## TEXTO EXTRAÍDO
<<<<

No final do século XIX, Karl Weierstrass inventou uma função que foi recebida como um “mal deplorável”. Com o tempo, aquela “função monstruosa” acabou por transformar os fundamentos da matemática.
Os seus conceitos fundamentais estavam enraizados na intuição e em argumentos informais, em vez de definições formais precisas. Até que, em resposta, surgiram duas escolas de pensamento.
Os matemáticos franceses estavam mais preocupados em aplicar o cálculo a problemas de física. Por outro lado, no século XIX, os matemáticos alemães começaram a deitar tudo o que se sabia abaixo. Começaram a procurar contra-exemplos que pudessem pôr em causa suposições há muito defendidas e acabaram por utilizar esses contra-exemplos para colocar o cálculo numa base mais estável e duradoura.
Um desses matemáticos foi Karl Weierstrass. Depois de ter desistido de estudar finanças, Weierstrass começou a carreira como matemático profissional quando tinha quase 40 anos.
No entanto, foi tempo suficiente para a revolucionar esta ciências, introduzindo um:
“Monstro Matemático”
Em 1872, Weierstrass publicou uma função que ameaçava tudo o que os matemáticos pensavam compreender sobre o cálculo.
Foi recebido com indiferença, raiva e medo, particularmente pelos gigantes matemáticos da escola de pensamento francesa.
Henri Poincaré, de um lado, nomeou a nova descoberta de Weierstrass como “um ultraje ao senso comum”.
Charles Hermite, por outro, chamou-lhe um “mal deplorável”.
Para perceber porque é que o resultado de Weierstrass foi tão mal recebido, a Quanta Magazine sugere que comecemos por compreender dois dos conceitos mais fundamentais do cálculo:
Continuidade
Uma função contínua é exatamente o que parece – uma função que não tem intervalos ou saltos. É possível traçar um caminho de qualquer ponto dessa função para qualquer outro sem levantar o lápis.
O cálculo consiste, em grande parte, em determinar a rapidez com que essas funções contínuas se alteram. Funciona, em termos gerais, aproximando uma dada função com linhas retas e não verticais.
Diferenciabilidade
Em qualquer ponto desta curva, é possível desenhar uma reta “tangente” – uma reta que melhor se aproxima da curva perto desse ponto. O declive, ou inclinação, da linha tangente mede a rapidez com que a função está a mudar nesse ponto. Pode definir outra função, chamada derivada, que fornece o declive da reta tangente em cada ponto da sua função original. Se a derivada existir em todos os pontos, diz-se que a função original é diferenciável.

>>>>

## ENTRADAS EXTRAÍDAS
<<<<

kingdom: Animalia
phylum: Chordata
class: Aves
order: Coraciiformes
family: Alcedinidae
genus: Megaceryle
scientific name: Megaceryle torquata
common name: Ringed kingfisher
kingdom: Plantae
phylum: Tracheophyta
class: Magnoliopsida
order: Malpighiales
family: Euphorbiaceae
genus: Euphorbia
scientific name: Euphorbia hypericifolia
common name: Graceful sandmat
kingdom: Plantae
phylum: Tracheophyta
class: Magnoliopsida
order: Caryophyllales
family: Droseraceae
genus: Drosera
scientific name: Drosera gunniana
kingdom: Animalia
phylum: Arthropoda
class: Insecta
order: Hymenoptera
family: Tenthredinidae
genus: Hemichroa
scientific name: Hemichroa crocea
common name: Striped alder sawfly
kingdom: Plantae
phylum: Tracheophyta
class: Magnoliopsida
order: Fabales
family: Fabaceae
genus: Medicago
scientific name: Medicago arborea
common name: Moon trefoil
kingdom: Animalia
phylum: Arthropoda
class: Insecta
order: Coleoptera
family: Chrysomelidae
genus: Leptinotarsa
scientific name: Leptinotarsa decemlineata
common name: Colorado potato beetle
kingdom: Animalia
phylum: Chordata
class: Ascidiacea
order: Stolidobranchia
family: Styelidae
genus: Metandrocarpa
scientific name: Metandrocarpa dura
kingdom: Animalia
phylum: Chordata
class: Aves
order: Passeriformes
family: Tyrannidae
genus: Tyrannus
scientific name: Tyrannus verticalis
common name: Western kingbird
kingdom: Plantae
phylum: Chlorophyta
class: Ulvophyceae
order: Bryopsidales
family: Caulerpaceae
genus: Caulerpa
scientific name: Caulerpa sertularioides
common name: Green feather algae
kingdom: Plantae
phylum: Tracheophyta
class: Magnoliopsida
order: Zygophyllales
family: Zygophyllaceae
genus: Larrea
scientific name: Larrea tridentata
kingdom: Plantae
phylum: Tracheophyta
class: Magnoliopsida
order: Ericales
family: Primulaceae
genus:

>>>>

## OBJETIVO 1
Contabiliza as linhas acima que contêm a palavra "order", distinguindo maiúsculas de minúsculas, e indica apenas o número.
## OBJETIVO 2
Prossegue o texto sobre a função de Weierstrass a partir do ponto em que termina.
O texto e as linhas não têm qualquer relação entre si.

## RESPOSTA 1
11

## RESPOSTA 2
As funções que contêm descontinuidades nunca são diferenciáveis.
Ou seja, não será possível desenhar uma reta tangente que se aproxime das descontinuidades, o que significa que a sua derivada não existirá aí. Mas mesmo as funções contínuas nem sempre são diferenciáveis em todos os pontos.
Este facto não incomodou a maioria dos matemáticos do século XIX. Viam-no como um fenómeno isolado. Desde que a função seja contínua, afirmavam, só pode haver um número finito de pontos onde a derivada não está definida. Em todos os outros pontos, a função deve continuar a ser agradável e suave. Por outras palavras, uma função só pode fazer ziguezagues e zagues até um certo ponto.
Ou talvez não…
De facto, em 1806, um proeminente matemático francês, André-Marie Ampère, afirmou que tinha provado este facto.
Durante décadas, o seu raciocínio não foi posto em causa… Até que surgiu o “Monstro de Weierstrass”.
Weierstrass descobriu uma função que, de acordo com a prova de Ampère, deveria ser impossível: Contínua em todo o lado e não diferenciável em lado nenhum. Construiu-a adicionando infinitamente muitas funções “cosseno” ondulatórias.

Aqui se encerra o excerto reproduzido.